TVM-VectorAdd

Posted by Taolee on January 1, 2020

TVM VectorAdd - Hello World of TVM

This doc is trying to decode what is happening when the tvm python api demoed by the following tutorial tutorials/tensor_expr_get_started.py

import tvm
import numpy as np

tgt_host="llvm"
tgt="cuda"

# define the graph
n = tvm.var("n")
A = tvm.placeholder((n,), name='A')
B = tvm.placeholder((n,), name='B')
C = tvm.compute(A.shape, lambda i: A[i] + B[i], name="C")
print(type(C))

# compile the graph
s = tvm.create_schedule(C.op)
fadd = tvm.build(s, [A, B, C], tgt, target_host=tgt_host, name="myadd")

# Run the graph/function
ctx = tvm.context(tgt, 0)
n = 1024
a = tvm.nd.array(np.random.uniform(size=n).astype(A.dtype), ctx)
b = tvm.nd.array(np.random.uniform(size=n).astype(B.dtype), ctx)
c = tvm.nd.array(np.zeros(n, dtype=C.dtype), ctx)
fadd(a, b, c)

# check result with numpy computation  

tvm.testing.assert_allclose(c.asnumpy(), a.asnumpy() + b.asnumpy())

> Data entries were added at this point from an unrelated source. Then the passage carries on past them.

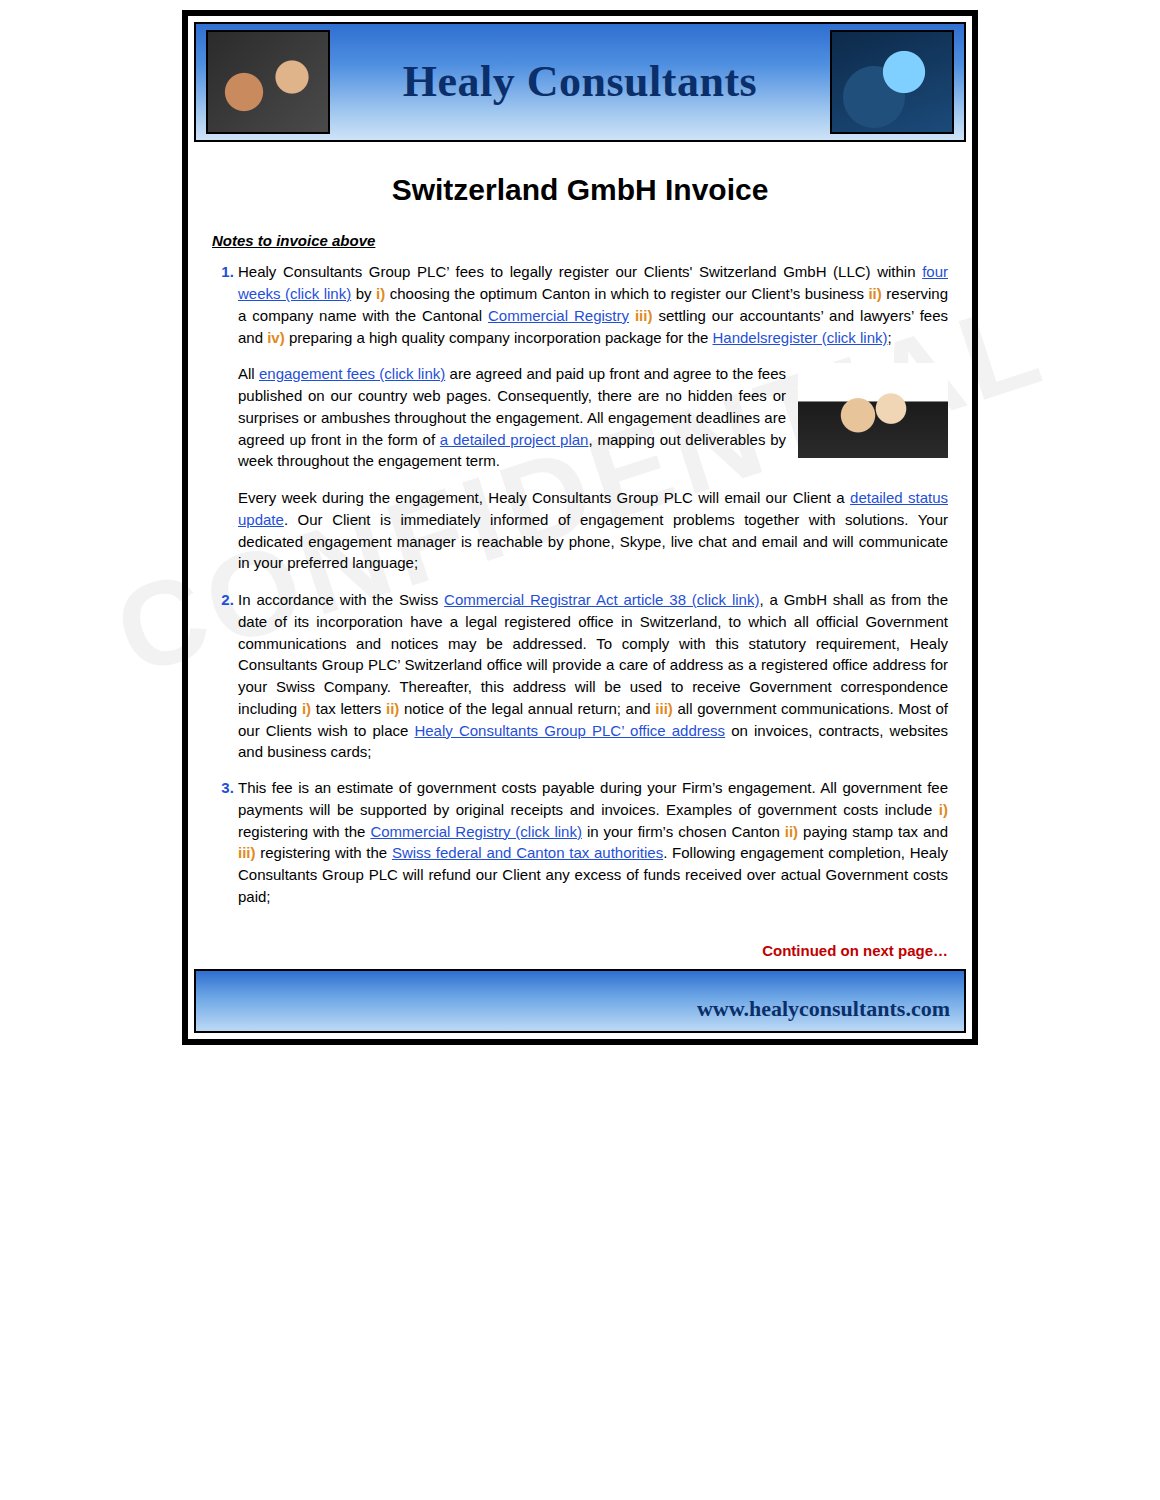CONFIDENTIAL
Healy Consultants
Switzerland GmbH Invoice
Notes to invoice above
Healy Consultants Group PLC’ fees to legally register our Clients' Switzerland GmbH (LLC) within four weeks (click link) by i) choosing the optimum Canton in which to register our Client’s business ii) reserving a company name with the Cantonal Commercial Registry iii) settling our accountants’ and lawyers’ fees and iv) preparing a high quality company incorporation package for the Handelsregister (click link);
All engagement fees (click link) are agreed and paid up front and agree to the fees published on our country web pages. Consequently, there are no hidden fees or surprises or ambushes throughout the engagement. All engagement deadlines are agreed up front in the form of a detailed project plan, mapping out deliverables by week throughout the engagement term.
Every week during the engagement, Healy Consultants Group PLC will email our Client a detailed status update. Our Client is immediately informed of engagement problems together with solutions. Your dedicated engagement manager is reachable by phone, Skype, live chat and email and will communicate in your preferred language;
In accordance with the Swiss Commercial Registrar Act article 38 (click link), a GmbH shall as from the date of its incorporation have a legal registered office in Switzerland, to which all official Government communications and notices may be addressed. To comply with this statutory requirement, Healy Consultants Group PLC’ Switzerland office will provide a care of address as a registered office address for your Swiss Company. Thereafter, this address will be used to receive Government correspondence including i) tax letters ii) notice of the legal annual return; and iii) all government communications. Most of our Clients wish to place Healy Consultants Group PLC’ office address on invoices, contracts, websites and business cards;
This fee is an estimate of government costs payable during your Firm’s engagement. All government fee payments will be supported by original receipts and invoices. Examples of government costs include i) registering with the Commercial Registry (click link) in your firm’s chosen Canton ii) paying stamp tax and iii) registering with the Swiss federal and Canton tax authorities. Following engagement completion, Healy Consultants Group PLC will refund our Client any excess of funds received over actual Government costs paid;
Continued on next page…
www.healyconsultants.com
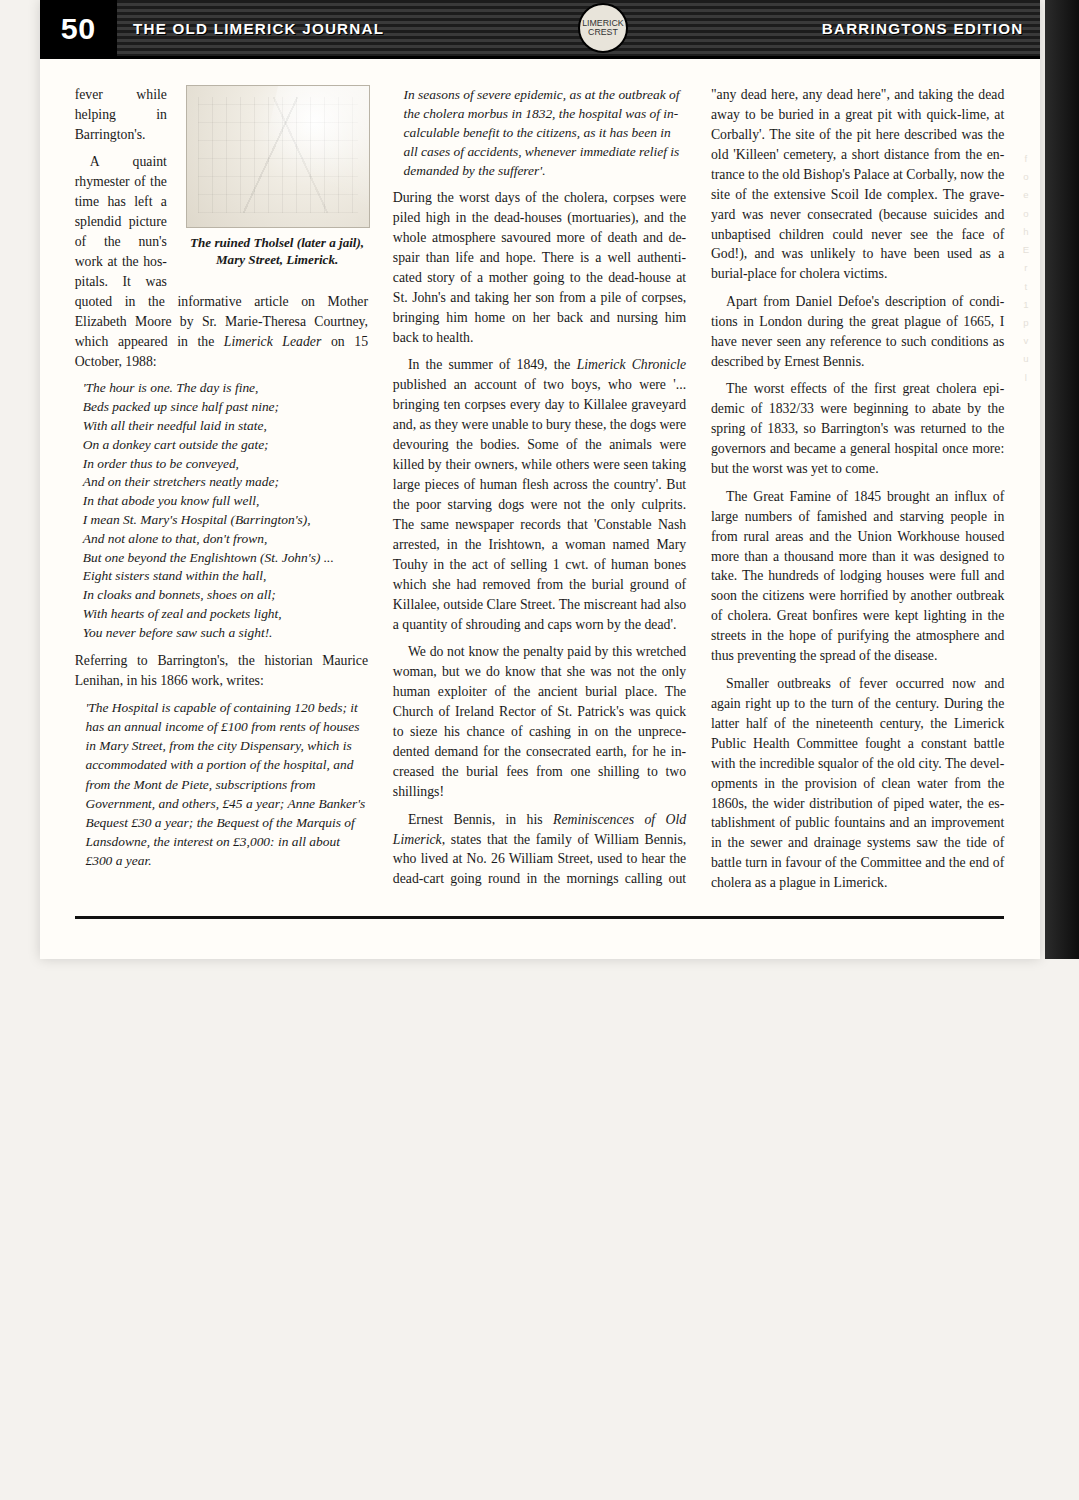f
o
e
o
h
E
r
t
1
p
v
u
l
50
The Old Limerick Journal
LIMERICK
CREST
Barringtons Edition
The ruined Tholsel (later a jail), Mary Street, Limerick.
fever while helping in Barrington's.
A quaint rhymester of the time has left a splendid picture of the nun's work at the hospitals. It was quoted in the informative article on Mother Elizabeth Moore by Sr. Marie-Theresa Courtney, which appeared in the Limerick Leader on 15 October, 1988:
'The hour is one. The day is fine, Beds packed up since half past nine; With all their needful laid in state, On a donkey cart outside the gate; In order thus to be conveyed, And on their stretchers neatly made; In that abode you know full well, I mean St. Mary's Hospital (Barrington's), And not alone to that, don't frown, But one beyond the Englishtown (St. John's) ... Eight sisters stand within the hall, In cloaks and bonnets, shoes on all; With hearts of zeal and pockets light, You never before saw such a sight!.
Referring to Barrington's, the historian Maurice Lenihan, in his 1866 work, writes:
'The Hospital is capable of containing 120 beds; it has an annual income of £100 from rents of houses in Mary Street, from the city Dispensary, which is accommodated with a portion of the hospital, and from the Mont de Piete, subscriptions from Government, and others, £45 a year; Anne Banker's Bequest £30 a year; the Bequest of the Marquis of Lansdowne, the interest on £3,000: in all about £300 a year.
In seasons of severe epidemic, as at the outbreak of the cholera morbus in 1832, the hospital was of incalculable benefit to the citizens, as it has been in all cases of accidents, whenever immediate relief is demanded by the sufferer'.
During the worst days of the cholera, corpses were piled high in the dead-houses (mortuaries), and the whole atmosphere savoured more of death and despair than life and hope. There is a well authenticated story of a mother going to the dead-house at St. John's and taking her son from a pile of corpses, bringing him home on her back and nursing him back to health.
In the summer of 1849, the Limerick Chronicle published an account of two boys, who were '... bringing ten corpses every day to Killalee graveyard and, as they were unable to bury these, the dogs were devouring the bodies. Some of the animals were killed by their owners, while others were seen taking large pieces of human flesh across the country'. But the poor starving dogs were not the only culprits. The same newspaper records that 'Constable Nash arrested, in the Irishtown, a woman named Mary Touhy in the act of selling 1 cwt. of human bones which she had removed from the burial ground of Killalee, outside Clare Street. The miscreant had also a quantity of shrouding and caps worn by the dead'.
We do not know the penalty paid by this wretched woman, but we do know that she was not the only human exploiter of the ancient burial place. The Church of Ireland Rector of St. Patrick's was quick to sieze his chance of cashing in on the unprecedented demand for the consecrated earth, for he increased the burial fees from one shilling to two shillings!
Ernest Bennis, in his Reminiscences of Old Limerick, states that the family of William Bennis, who lived at No. 26 William Street, used to hear the dead-cart going round in the mornings calling out "any dead here, any dead here", and taking the dead away to be buried in a great pit with quick-lime, at Corbally'. The site of the pit here described was the old 'Killeen' cemetery, a short distance from the entrance to the old Bishop's Palace at Corbally, now the site of the extensive Scoil Ide complex. The graveyard was never consecrated (because suicides and unbaptised children could never see the face of God!), and was unlikely to have been used as a burial-place for cholera victims.
Apart from Daniel Defoe's description of conditions in London during the great plague of 1665, I have never seen any reference to such conditions as described by Ernest Bennis.
The worst effects of the first great cholera epidemic of 1832/33 were beginning to abate by the spring of 1833, so Barrington's was returned to the governors and became a general hospital once more: but the worst was yet to come.
The Great Famine of 1845 brought an influx of large numbers of famished and starving people in from rural areas and the Union Workhouse housed more than a thousand more than it was designed to take. The hundreds of lodging houses were full and soon the citizens were horrified by another outbreak of cholera. Great bonfires were kept lighting in the streets in the hope of purifying the atmosphere and thus preventing the spread of the disease.
Smaller outbreaks of fever occurred now and again right up to the turn of the century. During the latter half of the nineteenth century, the Limerick Public Health Committee fought a constant battle with the incredible squalor of the old city. The developments in the provision of clean water from the 1860s, the wider distribution of piped water, the establishment of public fountains and an improvement in the sewer and drainage systems saw the tide of battle turn in favour of the Committee and the end of cholera as a plague in Limerick.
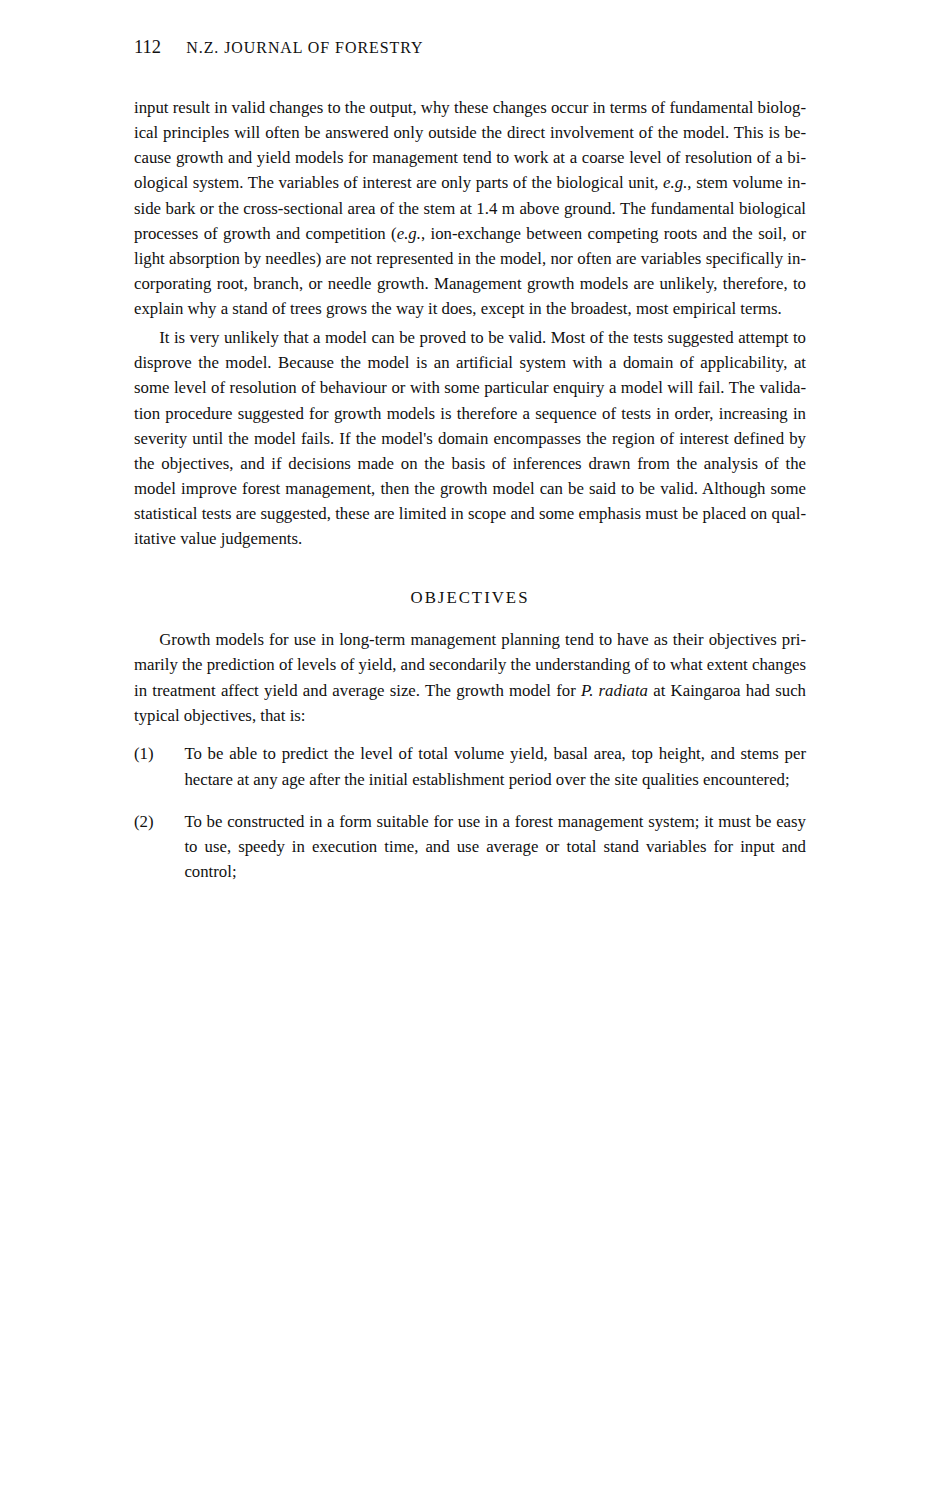112 N.Z. Journal of Forestry
input result in valid changes to the output, why these changes occur in terms of fundamental biological principles will often be answered only outside the direct involvement of the model. This is because growth and yield models for management tend to work at a coarse level of resolution of a biological system. The variables of interest are only parts of the biological unit, e.g., stem volume inside bark or the cross-sectional area of the stem at 1.4 m above ground. The fundamental biological processes of growth and competition (e.g., ion-exchange between competing roots and the soil, or light absorption by needles) are not represented in the model, nor often are variables specifically incorporating root, branch, or needle growth. Management growth models are unlikely, therefore, to explain why a stand of trees grows the way it does, except in the broadest, most empirical terms.
It is very unlikely that a model can be proved to be valid. Most of the tests suggested attempt to disprove the model. Because the model is an artificial system with a domain of applicability, at some level of resolution of behaviour or with some particular enquiry a model will fail. The validation procedure suggested for growth models is therefore a sequence of tests in order, increasing in severity until the model fails. If the model's domain encompasses the region of interest defined by the objectives, and if decisions made on the basis of inferences drawn from the analysis of the model improve forest management, then the growth model can be said to be valid. Although some statistical tests are suggested, these are limited in scope and some emphasis must be placed on qualitative value judgements.
Objectives
Growth models for use in long-term management planning tend to have as their objectives primarily the prediction of levels of yield, and secondarily the understanding of to what extent changes in treatment affect yield and average size. The growth model for P. radiata at Kaingaroa had such typical objectives, that is:
To be able to predict the level of total volume yield, basal area, top height, and stems per hectare at any age after the initial establishment period over the site qualities encountered;
To be constructed in a form suitable for use in a forest management system; it must be easy to use, speedy in execution time, and use average or total stand variables for input and control;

The tvm python API are exported from the python/tvm/__init__.py, and you can see from there that, many of the APIs are defined in pyhton/tvm/api.py,which is then lead to python/tvm/_api_internal.py

1. tvm.var

import tvm
n = tvm.var("n")

->

    #pythom/tvm/api.py
    ...
   return _api_internal._Var(name, dtype

->

   //src/src/api_ir.cc
   TVM_REGISTER_API("_Var")
    .set_body_typed<VarExpr(std::string, Type)>([](std::string s, Type t) {
        return Variable::make(t, s);
    });

->

//tvm/runtime/registry.h

#define TVM_REGISTER_GLOBAL(OpName)                              \
  TVM_STR_CONCAT(TVM_FUNC_REG_VAR_DEF, __COUNTER__) =            \
  ::tvm::runtime::Registry::Register(OpName)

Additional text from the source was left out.